Treating the underlying cause remains important even at advanced stages. Antiviral therapy for hepatitis B and C can slow or partially reverse fibrosis. Complete alcohol abstinence can stabilise or occasionally improve compensated cirrhosis of the liver. Managing diabetes and obesity reduces the progression of NASH-related disease.

While cirrhosis is the most common pathway, several specific diseases deserve mention as leading causes of progression to end-stage liver disease.

Chronic hepatitis B and C remain the most prevalent globally. Alcohol-related liver disease is the leading cause in many Western nations. NASH is the most rapidly growing cause worldwide, driven by metabolic syndrome.

Primary biliary cholangitis and primary sclerosing cholangitis are autoimmune bile duct diseases that progress relentlessly without treatment, with PSC in particular carrying a high risk of cholangiocarcinoma (bile duct cancer) alongside cirrhosis.

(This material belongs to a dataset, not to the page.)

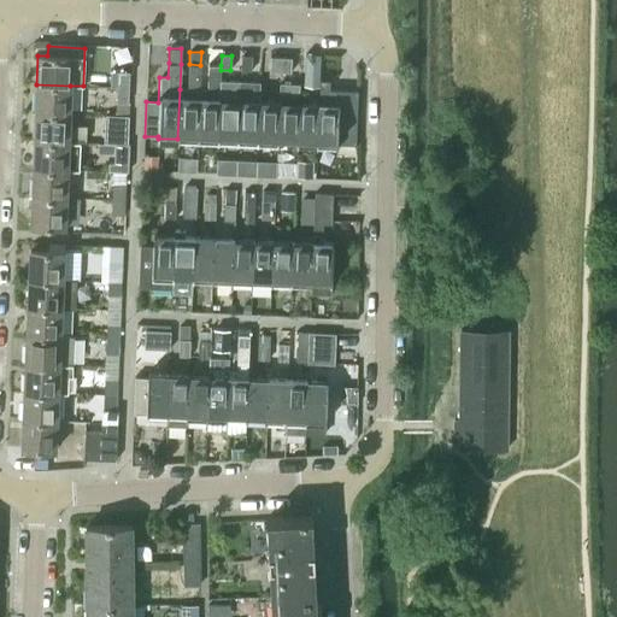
[(241,56),(241,66),(241,70),(252,71),(252,57),(241,56)]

Hereditary haemochromatosis, if undiagnosed and untreated, leads to iron overload that destroys the liver over decades. Wilson's disease causes copper accumulation with a similar destructive trajectory. Alpha-1 antitrypsin deficiency — an underdiagnosed genetic condition — causes progressive liver damage from infancy through adulthood.

Budd-Chiari syndrome — obstruction of the hepatic veins draining blood from the liver — causes acute or chronic liver congestion that can progress rapidly to cirrhosis if untreated. Cardiac cirrhosis, resulting from chronic right-sided heart failure causing venous congestion of the liver, is an increasingly recognised cause in patients with long-standing cardiovascular disease.

The prognosis depends on disease severity, underlying cause, and whether transplantation is possible. Without a transplant, one-year mortality after first decompensation ranges from 20 to 57 percent, worsening with each subsequent episode. With transplantation, one-year survival reaches 85 to 90 percent and five-year survival 70 to 80 percent — with most patients returning to a normal, active life.

For those who are not transplant candidates, supportive care focuses on managing complications and maintaining quality of life, which can still be meaningfully extended with the right management. Above all, earlier intervention leads to better outcomes — patients referred to specialist care before reaching advanced decompensation have more options, better responses to treatment, and a stronger chance of a successful transplant.